- **DATASET EXCERPTS**:
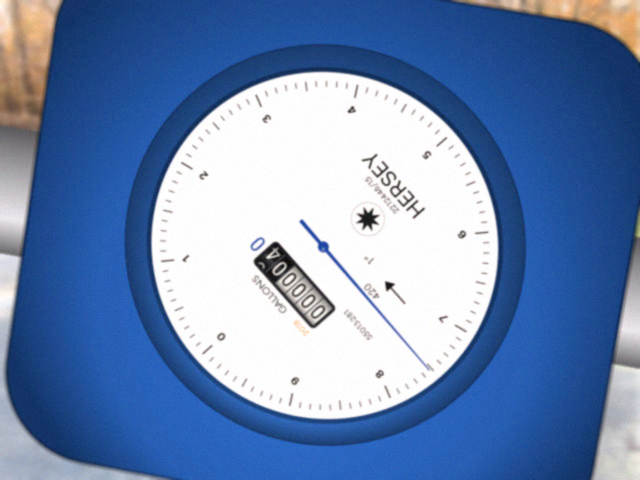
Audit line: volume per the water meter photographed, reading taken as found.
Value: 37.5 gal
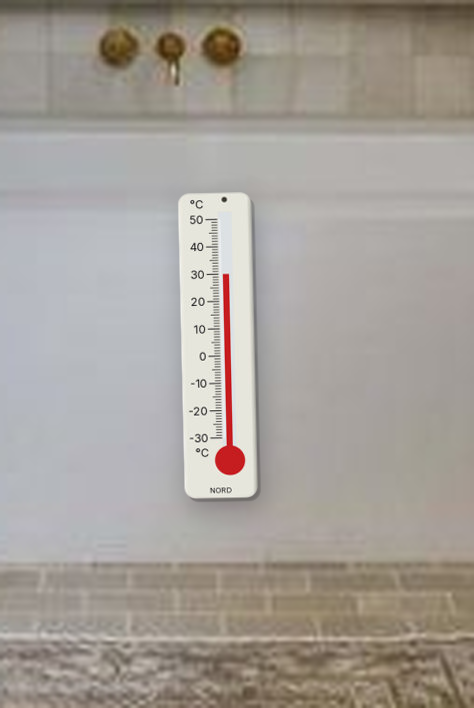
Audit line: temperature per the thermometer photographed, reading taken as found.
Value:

---

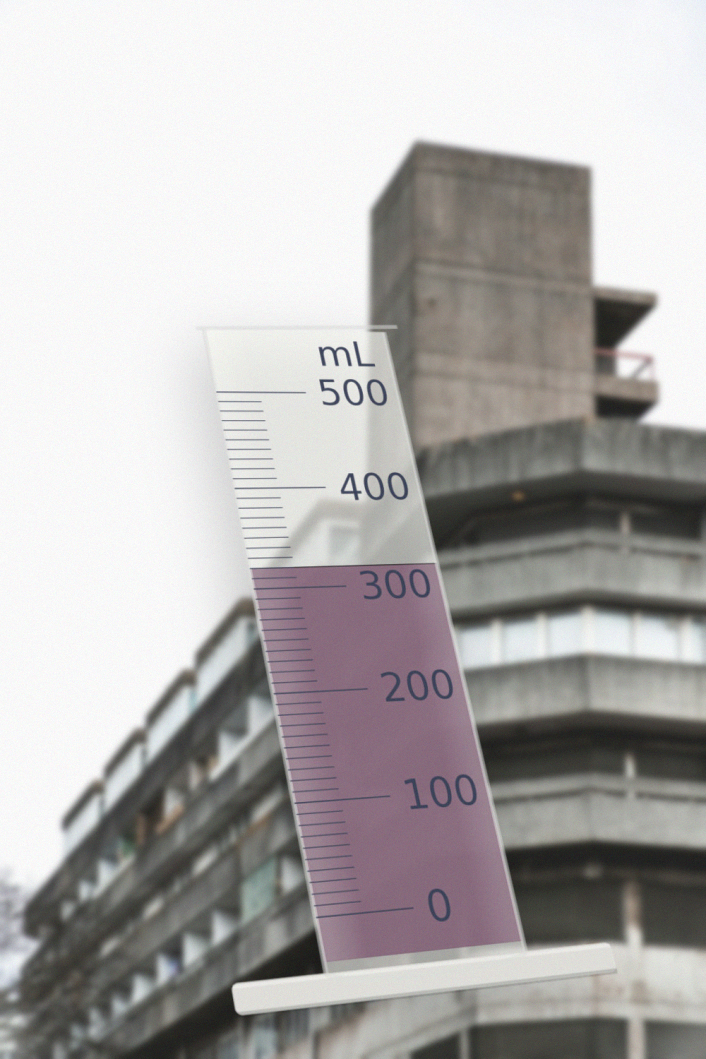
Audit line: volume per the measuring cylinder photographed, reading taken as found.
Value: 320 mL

...

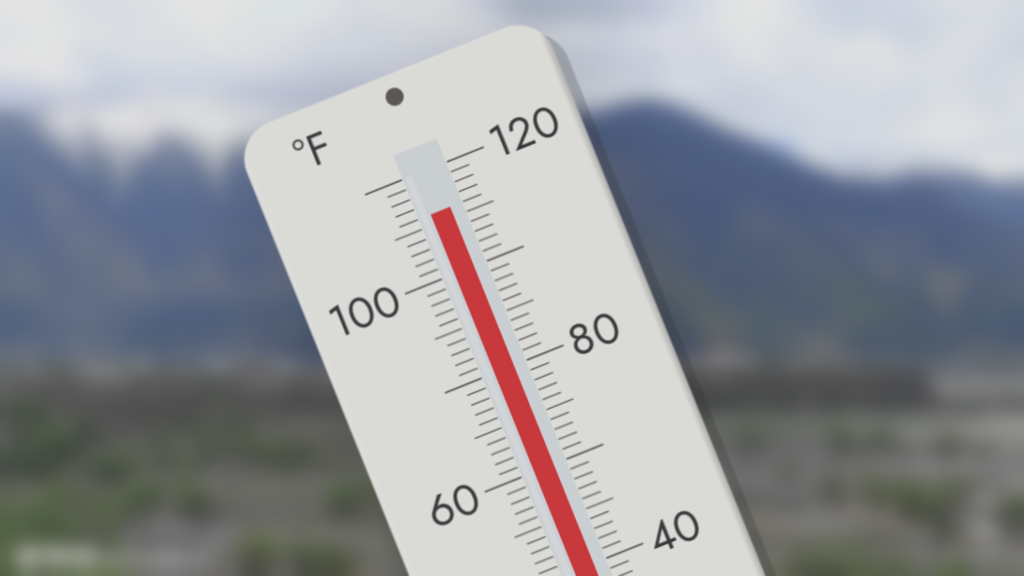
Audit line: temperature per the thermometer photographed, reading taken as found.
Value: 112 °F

- **TASK DESCRIPTION**: Arrange the entries starting with the line that contains "Audit line: volume per the water" and going on through the line that contains "Value: 37.5 gal" as a two-column CSV with the columns text and value. Give one row per entry, with each field in quotation marks and any line breaks replaced by spaces.

- **SOLUTION TO THIS PROBLEM**:
text,value
"Audit line: volume per the water meter photographed, reading taken as found. Value:","37.5 gal"